━━ Data in this exercise
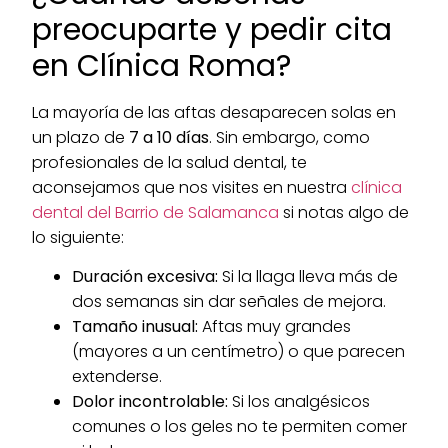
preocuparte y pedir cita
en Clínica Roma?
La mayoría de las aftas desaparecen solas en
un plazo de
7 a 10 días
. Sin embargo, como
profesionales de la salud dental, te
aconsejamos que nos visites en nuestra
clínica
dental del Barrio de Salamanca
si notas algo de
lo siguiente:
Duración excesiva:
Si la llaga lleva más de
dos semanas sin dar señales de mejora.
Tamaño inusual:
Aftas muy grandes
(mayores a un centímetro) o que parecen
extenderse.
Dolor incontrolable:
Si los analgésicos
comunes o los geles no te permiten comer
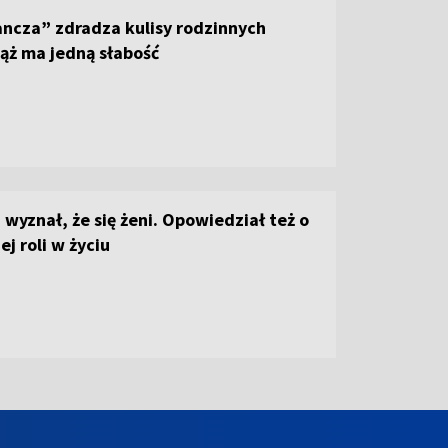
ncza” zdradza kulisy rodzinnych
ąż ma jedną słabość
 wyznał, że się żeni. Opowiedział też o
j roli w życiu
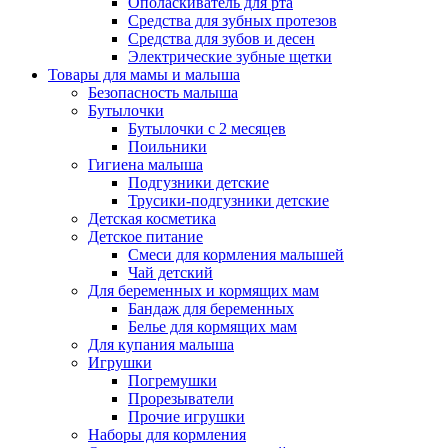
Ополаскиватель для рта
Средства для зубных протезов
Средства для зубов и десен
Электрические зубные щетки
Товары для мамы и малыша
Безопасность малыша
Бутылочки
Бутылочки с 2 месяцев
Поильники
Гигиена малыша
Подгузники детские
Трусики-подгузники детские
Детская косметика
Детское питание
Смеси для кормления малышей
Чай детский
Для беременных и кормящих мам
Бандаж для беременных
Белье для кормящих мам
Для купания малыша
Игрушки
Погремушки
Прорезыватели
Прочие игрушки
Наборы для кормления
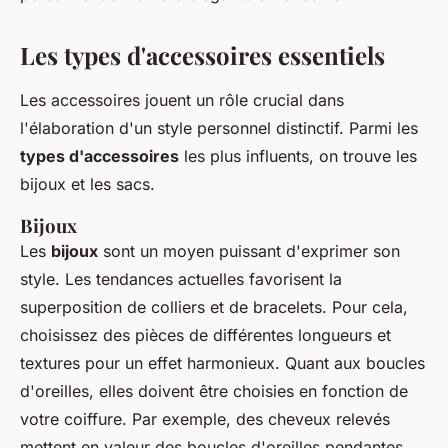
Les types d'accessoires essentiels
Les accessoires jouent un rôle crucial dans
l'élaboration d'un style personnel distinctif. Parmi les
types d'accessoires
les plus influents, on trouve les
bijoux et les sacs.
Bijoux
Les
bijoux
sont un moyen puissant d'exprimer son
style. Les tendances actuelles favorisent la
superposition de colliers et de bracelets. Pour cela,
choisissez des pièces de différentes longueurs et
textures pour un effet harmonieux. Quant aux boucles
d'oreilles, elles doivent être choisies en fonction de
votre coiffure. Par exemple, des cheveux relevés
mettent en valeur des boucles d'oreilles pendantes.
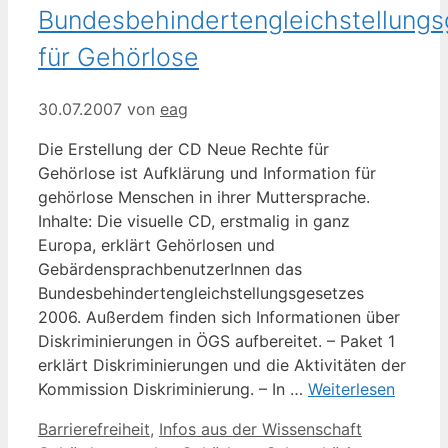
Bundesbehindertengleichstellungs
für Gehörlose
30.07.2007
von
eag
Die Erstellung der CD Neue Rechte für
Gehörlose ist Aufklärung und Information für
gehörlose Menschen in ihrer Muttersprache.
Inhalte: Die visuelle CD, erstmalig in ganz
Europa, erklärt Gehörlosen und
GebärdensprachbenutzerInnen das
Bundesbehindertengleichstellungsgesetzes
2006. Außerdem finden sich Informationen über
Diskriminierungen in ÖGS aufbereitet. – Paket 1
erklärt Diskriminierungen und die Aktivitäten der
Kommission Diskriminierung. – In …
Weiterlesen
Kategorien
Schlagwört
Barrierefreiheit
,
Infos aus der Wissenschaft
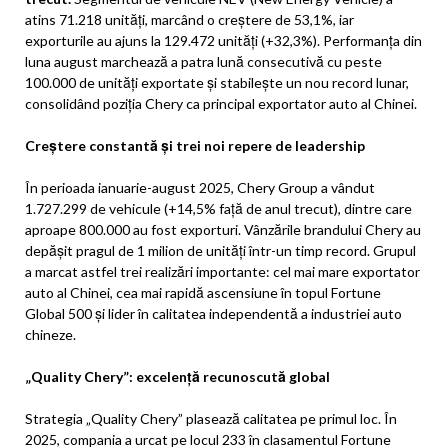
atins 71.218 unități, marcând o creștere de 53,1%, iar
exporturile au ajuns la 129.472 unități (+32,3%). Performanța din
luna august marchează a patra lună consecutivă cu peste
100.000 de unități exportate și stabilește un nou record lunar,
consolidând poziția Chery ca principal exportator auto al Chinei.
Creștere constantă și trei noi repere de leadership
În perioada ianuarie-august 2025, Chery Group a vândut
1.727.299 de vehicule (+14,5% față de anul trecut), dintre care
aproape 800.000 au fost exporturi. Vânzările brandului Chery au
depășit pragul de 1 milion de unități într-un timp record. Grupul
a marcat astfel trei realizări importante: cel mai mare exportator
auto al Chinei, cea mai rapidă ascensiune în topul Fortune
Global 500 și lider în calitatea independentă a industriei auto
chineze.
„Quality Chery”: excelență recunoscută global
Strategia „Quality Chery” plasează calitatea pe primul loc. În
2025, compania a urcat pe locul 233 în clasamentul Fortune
━━━━
Instructions to follow: Output the data exactly. Leave every picture out.

Solution for this problem:
preocuparte y pedir cita
en Clínica Roma?
La mayoría de las aftas desaparecen solas en
un plazo de
7 a 10 días
. Sin embargo, como
profesionales de la salud dental, te
aconsejamos que nos visites en nuestra
clínica
dental del Barrio de Salamanca
si notas algo de
lo siguiente:
Duración excesiva:
Si la llaga lleva más de
dos semanas sin dar señales de mejora.
Tamaño inusual:
Aftas muy grandes
(mayores a un centímetro) o que parecen
extenderse.
Dolor incontrolable:
Si los analgésicos
comunes o los geles no te permiten comer
ncza” zdradza kulisy rodzinnych
ąż ma jedną słabość
 wyznał, że się żeni. Opowiedział też o
j roli w życiu
Ополаскиватель для рта
Средства для зубных протезов
Средства для зубов и десен
Электрические зубные щетки
Товары для мамы и малыша
Безопасность малыша
Бутылочки
Бутылочки с 2 месяцев
Поильники
Гигиена малыша
Подгузники детские
Трусики-подгузники детские
Детская косметика
Детское питание
Смеси для кормления малышей
Чай детский
Для беременных и кормящих мам
Бандаж для беременных
Белье для кормящих мам
Для купания малыша
Игрушки
Погремушки
Прорезыватели
Прочие игрушки
Наборы для кормления
Les types d'accessoires essentiels
Les accessoires jouent un rôle crucial dans
l'élaboration d'un style personnel distinctif. Parmi les
types d'accessoires
les plus influents, on trouve les
bijoux et les sacs.
Bijoux
Les
bijoux
sont un moyen puissant d'exprimer son
style. Les tendances actuelles favorisent la
superposition de colliers et de bracelets. Pour cela,
choisissez des pièces de différentes longueurs et
textures pour un effet harmonieux. Quant aux boucles
d'oreilles, elles doivent être choisies en fonction de
votre coiffure. Par exemple, des cheveux relevés
mettent en valeur des boucles d'oreilles pendantes.
Bundesbehindertengleichstellungs
für Gehörlose
30.07.2007
von
eag
Die Erstellung der CD Neue Rechte für
Gehörlose ist Aufklärung und Information für
gehörlose Menschen in ihrer Muttersprache.
Inhalte: Die visuelle CD, erstmalig in ganz
Europa, erklärt Gehörlosen und
GebärdensprachbenutzerInnen das
Bundesbehindertengleichstellungsgesetzes
2006. Außerdem finden sich Informationen über
Diskriminierungen in ÖGS aufbereitet. – Paket 1
erklärt Diskriminierungen und die Aktivitäten der
Kommission Diskriminierung. – In …
Weiterlesen
Kategorien
Schlagwört
Barrierefreiheit
,
Infos aus der Wissenschaft
atins 71.218 unități, marcând o creștere de 53,1%, iar
exporturile au ajuns la 129.472 unități (+32,3%). Performanța din
luna august marchează a patra lună consecutivă cu peste
100.000 de unități exportate și stabilește un nou record lunar,
consolidând poziția Chery ca principal exportator auto al Chinei.
Creștere constantă și trei noi repere de leadership
În perioada ianuarie-august 2025, Chery Group a vândut
1.727.299 de vehicule (+14,5% față de anul trecut), dintre care
aproape 800.000 au fost exporturi. Vânzările brandului Chery au
depășit pragul de 1 milion de unități într-un timp record. Grupul
a marcat astfel trei realizări importante: cel mai mare exportator
auto al Chinei, cea mai rapidă ascensiune în topul Fortune
Global 500 și lider în calitatea independentă a industriei auto
chineze.
„Quality Chery”: excelență recunoscută global
Strategia „Quality Chery” plasează calitatea pe primul loc. În
2025, compania a urcat pe locul 233 în clasamentul Fortune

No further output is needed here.